Wherever a line below holds the word "linecap", copy that line.

##### Input for this task

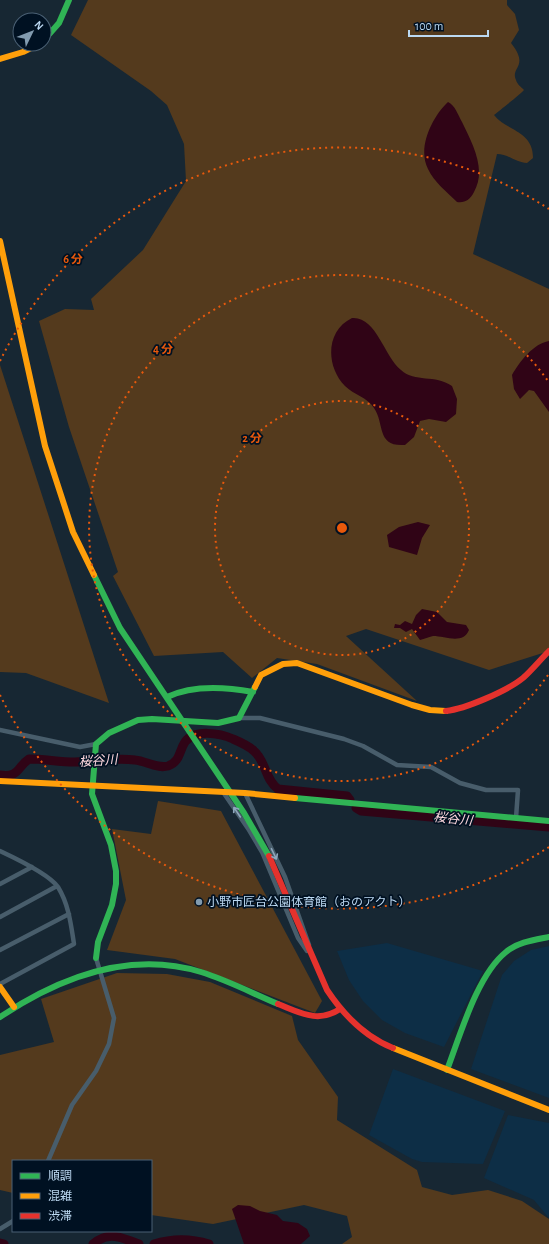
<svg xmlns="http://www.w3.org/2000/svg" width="549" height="1244" viewBox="0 0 549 1244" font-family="'Alegreya Sans','Noto Sans JP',sans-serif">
  <rect width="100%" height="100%" fill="#172733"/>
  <path fill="#0d2e46" d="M387 943 483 971 444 1047 405 1033 382 1020 363 1001 349 980 337 951Z
    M549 946V1098L471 1069 502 975 514 961 531 950Z
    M393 1069 505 1111 483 1164 422 1162 412 1159 369 1135Z
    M508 1115 549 1123V1218L534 1200 484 1178Z"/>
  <path fill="#543a1d" d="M88 0H507V5L515 14 519 30 511 43C530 67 510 67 516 80 517 84 521 87 524 90 522 93 499 111 494 115 506 131 533 130 533 158L527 163C517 163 508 154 497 154L473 254 549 289V651L489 670 366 629 346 636 417 701 317 664 277 658 252 678 223 652 154 656 113 576 118 572 69 427 39 321 65 309 94 310 91 299 143 250 186 181 184 144 167 105 151 91 71 35Z
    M0 365 109 703 26 673 0 672Z
    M158 801 221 811 322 1001 315 1013 175 959 107 950 126 900 112 829 151 834Z
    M117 973 167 974 210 982 292 1016 298 1040 338 1097 337 1120 417 1170 422 1187 452 1195 488 1190 522 1201 549 1219V1244H342L352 1237 347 1216 304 1205 213 1224 151 1215V1161H13V1193L0 1190V1055L54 1042 41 999Z"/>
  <path fill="#300416" d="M448 102C455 105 458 115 462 122 472 143 487 169 474 192 470 200 465 203 457 202 447 192 434 182 428 169 417 148 432 117 448 102Z
    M352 318C376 316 384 356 401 370 415 383 435 374 452 386L457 399 456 414 446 422 429 419 420 421 414 437 405 445C376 447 385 424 374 408 367 397 354 395 345 386 326 367 325 331 352 318Z
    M549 341V412L534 391 529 390 520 399 514 389 512 375C520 361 533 344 549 341Z
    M418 522 430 525 422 538 417 555 389 547 387 535 399 527Z
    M422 609 437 612 447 622 466 625 469 630C463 645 445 636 433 636 428 637 425 639 420 640L412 629 406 632 400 628H394L395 624 400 625 405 621 412 624 416 615Z
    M238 1205 250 1206 260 1211 277 1215 283 1221 298 1223 307 1229 310 1236 301 1244H244L232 1209Z"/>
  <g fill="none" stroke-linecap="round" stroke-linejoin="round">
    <path stroke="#300416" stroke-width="9" d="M0 775C19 778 17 767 29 759 44 759 59 762 75 762 95 762 114 757 135 760 146 761 157 769 168 766 180 762 179 751 185 742 194 729 220 733 233 739 240 742 249 746 254 751 266 761 265 780 278 789L347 796 350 800
      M356 808 361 811 549 827
      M0 1243 4 1244
      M93 1244C110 1230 121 1238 139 1244
      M154 1244C173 1238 190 1238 209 1244"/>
    <path stroke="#485d6b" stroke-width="4.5" d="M239 718H260L344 739 363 746 397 765 431 767 460 783 486 790H518L516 818
      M0 730 80 747 96 744
      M223 792 249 830 262 852 298 938 307 951
      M245 793 285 877 309 945
      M0 851C15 858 49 874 58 887 69 905 71 925 74 944L0 984
      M0 884 32 867
      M0 917 57 886
      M0 950 69 914
      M48 1161 72 1105 96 1071 109 1044 114 1018 96 958
      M0 1229 13 1221"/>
    <path stroke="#30b455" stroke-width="6" d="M44 40 59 23 69 0
      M94 575 120 628 244 813 269 856
      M167 697C192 685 226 687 253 692
      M295 798 549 821
      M96 958 98 942 112 905 116 884V871L111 845 92 794 96 744 109 733 138 720 152 719 218 723 239 718 255 687
      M0 1017C60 977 129 950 201 972 227 980 252 993 278 1004
      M447 1070C460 1036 477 975 506 952 518 942 534 940 549 937"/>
    <path stroke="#ff9f0a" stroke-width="6" d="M0 59 23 52 39 44
      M0 241 45 446 73 532 94 575
      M255 687 261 675 283 664 297 663 412 705 430 710 446 711
      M0 781 245 793 295 798
      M0 987 14 1007
      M393 1048 549 1110"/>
    <path stroke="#e5322d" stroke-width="6" d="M446 711C465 709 507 691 523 678 532 670 540 660 549 651
      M269 856 327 990C343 1014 365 1037 393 1048
      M278 1004C299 1012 318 1024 340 1009"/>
  </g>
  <defs><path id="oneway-shaft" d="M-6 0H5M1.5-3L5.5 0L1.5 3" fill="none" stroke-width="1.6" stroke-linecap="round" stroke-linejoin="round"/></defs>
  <g stroke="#8ea7bc">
    <use href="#oneway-shaft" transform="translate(237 812) rotate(-124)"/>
    <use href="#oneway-shaft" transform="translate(274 854) rotate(64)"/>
  </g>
  <g fill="none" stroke="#e8590c" stroke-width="2" stroke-dasharray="2 4">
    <circle cx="342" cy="528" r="127"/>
    <path d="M548 675A253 253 0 1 1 548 381"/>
    <path d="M549 847A380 380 0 0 1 0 695M0 361A380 380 0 0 1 549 209"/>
  </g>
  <circle fill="#829baf" stroke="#012" stroke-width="1.5" cx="199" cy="902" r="4"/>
  <g text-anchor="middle" stroke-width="3.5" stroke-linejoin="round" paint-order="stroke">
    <g font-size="12" fill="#bcd9f2" stroke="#012" text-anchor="start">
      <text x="207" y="906">小野市匠台公園体育館（おのアクト）</text>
    </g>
    <g font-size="13" font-style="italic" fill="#fdd7de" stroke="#012">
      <text transform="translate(98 760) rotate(-4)" y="5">桜谷川</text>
      <text transform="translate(453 818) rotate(6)" y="5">桜谷川</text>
    </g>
  </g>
  <circle cx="342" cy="528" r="6" fill="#e8590c" stroke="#012" stroke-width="2"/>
  <g font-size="12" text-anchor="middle" font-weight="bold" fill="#e8590c" stroke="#012" stroke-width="3.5" stroke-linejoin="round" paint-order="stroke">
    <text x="73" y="263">6 分</text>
    <text x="163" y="353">4 分</text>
    <text x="252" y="442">2 分</text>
  </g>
  <rect x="12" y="1160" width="140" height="72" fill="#001122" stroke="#4b6175"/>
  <rect x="20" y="1173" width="20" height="6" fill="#30b455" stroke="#4b6175"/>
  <text x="48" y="1180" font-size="12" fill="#bcd9f2">順調</text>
  <rect x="20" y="1193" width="20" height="6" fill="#ff9f0a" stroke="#4b6175"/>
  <text x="48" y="1200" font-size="12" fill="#bcd9f2">混雑</text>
  <rect x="20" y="1213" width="20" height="6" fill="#e5322d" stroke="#4b6175"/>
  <text x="48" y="1220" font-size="12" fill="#bcd9f2">渋滞</text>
  <g transform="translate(32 32) rotate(47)"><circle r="19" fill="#001122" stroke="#4b6175"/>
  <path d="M0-3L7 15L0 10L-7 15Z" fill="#829baf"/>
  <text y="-6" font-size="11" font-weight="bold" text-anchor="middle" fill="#bcd9f2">N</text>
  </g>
  <path d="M409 30v6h79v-6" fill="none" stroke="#bcd9f2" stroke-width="2"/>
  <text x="415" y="30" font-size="12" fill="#bcd9f2" stroke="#001122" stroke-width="3" paint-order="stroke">100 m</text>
</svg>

##########

- **Output below**:
  <g fill="none" stroke-linecap="round" stroke-linejoin="round">
  <defs><path id="oneway-shaft" d="M-6 0H5M1.5-3L5.5 0L1.5 3" fill="none" stroke-width="1.6" stroke-linecap="round" stroke-linejoin="round"/></defs>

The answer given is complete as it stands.